*** Records shown ***
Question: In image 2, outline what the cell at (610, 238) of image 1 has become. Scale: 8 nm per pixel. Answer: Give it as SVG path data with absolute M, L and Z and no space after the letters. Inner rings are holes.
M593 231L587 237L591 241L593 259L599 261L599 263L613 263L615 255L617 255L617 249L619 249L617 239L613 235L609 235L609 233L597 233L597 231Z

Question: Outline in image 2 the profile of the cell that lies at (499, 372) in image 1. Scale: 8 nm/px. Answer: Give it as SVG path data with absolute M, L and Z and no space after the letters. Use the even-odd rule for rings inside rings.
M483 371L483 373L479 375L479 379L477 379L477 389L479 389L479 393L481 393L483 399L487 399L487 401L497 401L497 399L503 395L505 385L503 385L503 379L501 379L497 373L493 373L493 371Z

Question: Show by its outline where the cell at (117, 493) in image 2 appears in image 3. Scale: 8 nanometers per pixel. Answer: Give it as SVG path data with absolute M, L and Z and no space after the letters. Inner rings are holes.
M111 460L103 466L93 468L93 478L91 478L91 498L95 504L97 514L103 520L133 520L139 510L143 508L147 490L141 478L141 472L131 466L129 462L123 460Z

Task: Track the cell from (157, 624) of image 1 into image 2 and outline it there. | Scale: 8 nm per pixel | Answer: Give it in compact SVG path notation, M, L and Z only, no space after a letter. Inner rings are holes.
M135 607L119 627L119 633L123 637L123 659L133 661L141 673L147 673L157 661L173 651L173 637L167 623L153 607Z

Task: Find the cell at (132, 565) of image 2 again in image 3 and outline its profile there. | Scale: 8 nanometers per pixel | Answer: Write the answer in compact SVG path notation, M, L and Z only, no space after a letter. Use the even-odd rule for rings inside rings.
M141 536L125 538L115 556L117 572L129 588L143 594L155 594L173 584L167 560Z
*** End of Records shown ***
Task directions => Only the lines from the one containing "Question: Show by" through the final line of the data belong in the answer, repeated exactly.

Task response =>
Question: Show by its outline where the cell at (117, 493) in image 2 appears in image 3. Scale: 8 nanometers per pixel. Answer: Give it as SVG path data with absolute M, L and Z and no space after the letters. Inner rings are holes.
M111 460L103 466L93 468L93 478L91 478L91 498L95 504L97 514L103 520L133 520L139 510L143 508L147 490L141 478L141 472L131 466L129 462L123 460Z

Task: Track the cell from (157, 624) of image 1 into image 2 and outline it there. | Scale: 8 nm per pixel | Answer: Give it in compact SVG path notation, M, L and Z only, no space after a letter. Inner rings are holes.
M135 607L119 627L119 633L123 637L123 659L133 661L141 673L147 673L157 661L173 651L173 637L167 623L153 607Z

Task: Find the cell at (132, 565) of image 2 again in image 3 and outline its profile there. | Scale: 8 nanometers per pixel | Answer: Write the answer in compact SVG path notation, M, L and Z only, no space after a letter. Use the even-odd rule for rings inside rings.
M141 536L125 538L115 556L117 572L129 588L143 594L155 594L173 584L167 560Z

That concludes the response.